DIREITO PENAL — AgRg no HC 780703
Análise documental baseada na ementa oficial do Superior Tribunal de Justiça, organizada para consulta e compreensão do precedente.
Comentário editorial
Nesta leitura prática, a decisão é organizada para mostrar o que o STJ efetivamente registrou e quais dados devem ser conferidos antes de transportar o entendimento para uma situação cotidiana. O recorte processual é AgRg no HC, julgado por QUINTA TURMA, sob relatoria de DANIELA TEIXEIRA.
Para o cidadão, o ponto essencial é não tratar a ementa como uma regra automática: fatos, pedidos, fase processual e legislação aplicável precisam ser comparados com o caso concreto.

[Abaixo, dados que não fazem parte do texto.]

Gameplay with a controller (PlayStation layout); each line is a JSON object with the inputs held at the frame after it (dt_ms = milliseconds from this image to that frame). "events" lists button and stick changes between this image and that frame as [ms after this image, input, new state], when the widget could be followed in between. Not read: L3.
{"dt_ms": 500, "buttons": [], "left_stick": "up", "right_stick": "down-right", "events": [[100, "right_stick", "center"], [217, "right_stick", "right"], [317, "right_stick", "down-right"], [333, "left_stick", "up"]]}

Quando o julgamento repercutir em mobilidade, veículos, sanções ou direitos do condutor, essa conexão deve estar expressa no próprio texto oficial.
Pontos centrais da ementa
- NÃO TRANSCORREU O PRAZO DE 20 ANOS ENTRE O REINÍCIO DO PRAZO PRESCRICIONAL E A PRESENTE DATA.
- Agravo regimental interposto contra decisão que denegou o habeas corpus impetrado em favor de condenado por homicídio qualificado e fraude processual.
- A defesa alega prescrição da pretensão executória, sustentando que o prazo prescricional iniciou-se com o trânsito em julgado da sentença condenatória para a acusação.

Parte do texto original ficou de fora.